Ten years after the Right to Information Act was passed
by the Rajya Sabha on May 12, 2005, its implementation remains
inefficient and transparency and accountability seem to be under threat
in India.
Experts cite poor record-keeping practices
within the bureaucracy, lack of infrastructure and staff for running
Information Commissions, and dilution of supplementary laws such as the
one for whistleblower protection as reasons for this.
Madabhushi
Sridhar, Information Commissioner at the Central Information
Commission, says: “In my office, my secretary doubles up as the
stenographer, registrar, deputy registrar and personal assistant who
must also respond to letters my office receives. Compare this with the
kind of staff support courts receive. With such poor staffing how can we
be expected to discharge our responsibilities efficiently?”
He
points to the problems posed by missing files in government offices.
“The information sought by citizens can be provided only if the records
are maintained properly. If the RTI has to succeed, then the Public
Records Act must be implemented,” he says.
Inefficient
implementation has delayed the settlement of information appeals. An
October 2014 report brought out by the RTI Assessment and Analysis Group
(RAAG) showed a waiting period of up to 60 years in Madhya Pradesh and
up to 18 years in West Bengal, calculated on the basis of current rates
of pendency in Information Commissions. “In less than 3 per cent of
cases, penalties were imposed on government departments denying
information sought,” Amrita Johri of Satark Nagarik Sangathan says.
What
the RTI Act has managed to achieve in the last decade is to unleash a
silent citizen’s movement for government accountability across the
country. The RAAG report found that on an average, 4-5 million
applications are filed under the Act every year. But this has not been
without its negative consequences. Forty activists who had demanded
crucial information, with the potential to expose corruption within the
government, had been killed. This has necessitated supplementary laws
such as whistleblower protection laws to ensure protection for
information activists.
Diluted laws
But
the Whistleblowers Protection (Amendment), Bill, 2015, passed by the
Lok Sabha on Wednesday has renewed concerns regarding the vulnerability
of information seekers making disclosures in the public interest. “The
original intention of the whistleblower protection law was to protect
citizens disclosing information regarding wrongdoing in the larger
public interest. But the proposed amendments have turned the law into a
‘Whistleblower Prevention and Victimisation Act’,” quips Venkatesh
Nayak, Access to Information programme coordinator at Commonwealth Human
Rights Initiative. The amendments do not provide immunity to
whistleblowers, making them liable for prosecution under the Official
Secrets Act, he says.
The Bill completely dilutes the
provisions of the earlier law removing everything exempted under
Section 8 (1) of the RTI Act from within the ambit of whistle-blowing.
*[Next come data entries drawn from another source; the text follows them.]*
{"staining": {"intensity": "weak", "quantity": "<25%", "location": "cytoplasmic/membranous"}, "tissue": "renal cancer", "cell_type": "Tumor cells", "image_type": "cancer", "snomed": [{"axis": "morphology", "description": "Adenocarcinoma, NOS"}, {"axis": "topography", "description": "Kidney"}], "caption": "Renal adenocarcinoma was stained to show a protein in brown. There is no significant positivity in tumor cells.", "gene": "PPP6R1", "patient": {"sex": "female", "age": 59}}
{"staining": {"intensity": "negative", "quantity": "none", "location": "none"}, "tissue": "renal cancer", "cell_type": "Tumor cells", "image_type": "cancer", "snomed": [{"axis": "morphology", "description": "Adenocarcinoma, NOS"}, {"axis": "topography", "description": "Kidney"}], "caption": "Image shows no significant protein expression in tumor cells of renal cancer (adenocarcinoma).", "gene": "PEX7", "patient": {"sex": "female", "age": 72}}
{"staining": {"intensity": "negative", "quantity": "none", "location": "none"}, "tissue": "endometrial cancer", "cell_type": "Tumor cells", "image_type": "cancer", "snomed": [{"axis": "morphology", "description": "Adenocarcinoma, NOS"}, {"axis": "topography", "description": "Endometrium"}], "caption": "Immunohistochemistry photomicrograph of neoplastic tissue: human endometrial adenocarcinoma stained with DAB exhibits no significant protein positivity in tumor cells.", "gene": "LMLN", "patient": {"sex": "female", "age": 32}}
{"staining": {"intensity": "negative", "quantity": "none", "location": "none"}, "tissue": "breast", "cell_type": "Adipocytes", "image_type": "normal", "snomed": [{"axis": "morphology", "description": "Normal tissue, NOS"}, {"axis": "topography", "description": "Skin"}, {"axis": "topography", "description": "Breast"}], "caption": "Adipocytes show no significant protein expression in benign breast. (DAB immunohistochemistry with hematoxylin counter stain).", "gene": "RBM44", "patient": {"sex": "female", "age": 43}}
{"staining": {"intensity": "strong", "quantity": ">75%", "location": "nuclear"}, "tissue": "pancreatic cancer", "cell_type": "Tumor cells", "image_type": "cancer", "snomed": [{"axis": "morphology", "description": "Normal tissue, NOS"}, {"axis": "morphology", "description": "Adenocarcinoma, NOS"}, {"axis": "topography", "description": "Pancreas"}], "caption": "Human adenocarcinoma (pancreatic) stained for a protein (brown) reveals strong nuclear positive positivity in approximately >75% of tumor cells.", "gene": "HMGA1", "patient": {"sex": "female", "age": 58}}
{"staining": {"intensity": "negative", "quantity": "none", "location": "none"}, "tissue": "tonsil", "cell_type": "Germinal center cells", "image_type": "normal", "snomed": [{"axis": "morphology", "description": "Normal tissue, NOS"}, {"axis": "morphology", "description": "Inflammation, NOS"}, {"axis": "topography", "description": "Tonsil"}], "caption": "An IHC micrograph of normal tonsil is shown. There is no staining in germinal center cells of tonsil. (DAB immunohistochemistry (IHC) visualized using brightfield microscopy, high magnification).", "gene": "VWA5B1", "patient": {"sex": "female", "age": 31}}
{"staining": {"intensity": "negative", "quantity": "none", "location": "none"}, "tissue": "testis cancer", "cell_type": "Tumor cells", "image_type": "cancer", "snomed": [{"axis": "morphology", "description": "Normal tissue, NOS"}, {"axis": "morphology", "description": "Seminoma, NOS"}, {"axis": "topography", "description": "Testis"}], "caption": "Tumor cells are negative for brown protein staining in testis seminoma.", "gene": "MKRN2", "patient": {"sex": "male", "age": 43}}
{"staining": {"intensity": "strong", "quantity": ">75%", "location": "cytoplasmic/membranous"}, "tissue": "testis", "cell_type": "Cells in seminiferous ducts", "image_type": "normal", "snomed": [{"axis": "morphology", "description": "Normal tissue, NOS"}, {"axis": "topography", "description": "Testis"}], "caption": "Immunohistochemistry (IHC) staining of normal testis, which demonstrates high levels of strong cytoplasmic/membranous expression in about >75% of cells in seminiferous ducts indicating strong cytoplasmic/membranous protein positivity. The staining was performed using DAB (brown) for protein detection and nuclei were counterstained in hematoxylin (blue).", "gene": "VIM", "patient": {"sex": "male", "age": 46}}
“If the government wanted to ensure that sensitive information regarding
national security, integrity, etc., is not made public, then the law
could have been appropriately amended to ensure additional safeguards or
by making provisions for a mechanism for confidential disclosure. What
is sought to be done now is a blanket ban on disclosures containing
sensitive information,” Anjali Bharadwaj of Satark Nagarik Sangathan
says.
Empowering citizens
Despite
these developments, the culture of transparency brought about by the
RTI Act in the past decade has now made it easier for citizens to access
parliamentary proceedings online, and track proceedings of various
State legislatures. However, the legislatures in the Northeast and lower
courts are yet to put up documents regarding their proceedings
proactively, activists say.
Commenting on the rise of
an entire political movement on the basis of the movement for
transparency and accountability in the form of the Aam Aadmi Party since
2011, Shankar Singh, a founder-member of the Mazdoor Kisan Shakti
Sangathan in Rajasthan, says, “There is something about the nature of
political power that corrupts people no matter how dedicated they might
be to the cause of transparency. That is why we need to continue to
empower ordinary people with tools like the RTI so they can hold those
holding political power accountable.”